* **Written task**
The line containing "Optoma HZ151X –" marks the end: output every line of the data up to it, and that line too, exactly as written.

[Saved entries]
--*--

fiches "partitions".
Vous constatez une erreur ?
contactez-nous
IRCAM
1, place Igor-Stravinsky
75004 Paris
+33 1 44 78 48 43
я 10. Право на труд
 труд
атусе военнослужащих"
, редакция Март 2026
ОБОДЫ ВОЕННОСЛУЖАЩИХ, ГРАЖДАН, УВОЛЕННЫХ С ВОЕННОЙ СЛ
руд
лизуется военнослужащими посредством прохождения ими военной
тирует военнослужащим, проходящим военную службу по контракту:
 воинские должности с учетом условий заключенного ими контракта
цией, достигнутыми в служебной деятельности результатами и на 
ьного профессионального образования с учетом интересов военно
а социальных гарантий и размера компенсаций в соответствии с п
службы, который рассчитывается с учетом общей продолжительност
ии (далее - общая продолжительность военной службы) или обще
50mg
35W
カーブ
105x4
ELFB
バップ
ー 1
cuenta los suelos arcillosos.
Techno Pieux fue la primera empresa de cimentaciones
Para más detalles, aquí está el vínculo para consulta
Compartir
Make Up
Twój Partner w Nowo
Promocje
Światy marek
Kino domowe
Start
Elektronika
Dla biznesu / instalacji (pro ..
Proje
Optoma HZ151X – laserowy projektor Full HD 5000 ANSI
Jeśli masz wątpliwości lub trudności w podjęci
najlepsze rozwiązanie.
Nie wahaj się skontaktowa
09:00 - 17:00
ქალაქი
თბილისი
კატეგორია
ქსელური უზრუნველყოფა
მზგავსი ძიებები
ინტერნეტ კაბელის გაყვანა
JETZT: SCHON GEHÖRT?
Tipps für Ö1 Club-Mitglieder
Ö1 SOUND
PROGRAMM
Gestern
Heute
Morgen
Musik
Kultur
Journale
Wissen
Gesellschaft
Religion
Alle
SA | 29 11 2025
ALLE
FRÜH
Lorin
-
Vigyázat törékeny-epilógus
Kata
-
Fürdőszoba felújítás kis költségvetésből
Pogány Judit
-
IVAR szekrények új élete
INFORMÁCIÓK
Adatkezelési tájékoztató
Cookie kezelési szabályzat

--*--

* **Output for this task**
fiches "partitions".
Vous constatez une erreur ?
contactez-nous
IRCAM
1, place Igor-Stravinsky
75004 Paris
+33 1 44 78 48 43
я 10. Право на труд
 труд
атусе военнослужащих"
, редакция Март 2026
ОБОДЫ ВОЕННОСЛУЖАЩИХ, ГРАЖДАН, УВОЛЕННЫХ С ВОЕННОЙ СЛ
руд
лизуется военнослужащими посредством прохождения ими военной
тирует военнослужащим, проходящим военную службу по контракту:
 воинские должности с учетом условий заключенного ими контракта
цией, достигнутыми в служебной деятельности результатами и на 
ьного профессионального образования с учетом интересов военно
а социальных гарантий и размера компенсаций в соответствии с п
службы, который рассчитывается с учетом общей продолжительност
ии (далее - общая продолжительность военной службы) или обще
50mg
35W
カーブ
105x4
ELFB
バップ
ー 1
cuenta los suelos arcillosos.
Techno Pieux fue la primera empresa de cimentaciones
Para más detalles, aquí está el vínculo para consulta
Compartir
Make Up
Twój Partner w Nowo
Promocje
Światy marek
Kino domowe
Start
Elektronika
Dla biznesu / instalacji (pro ..
Proje
Optoma HZ151X – laserowy projektor Full HD 5000 ANSI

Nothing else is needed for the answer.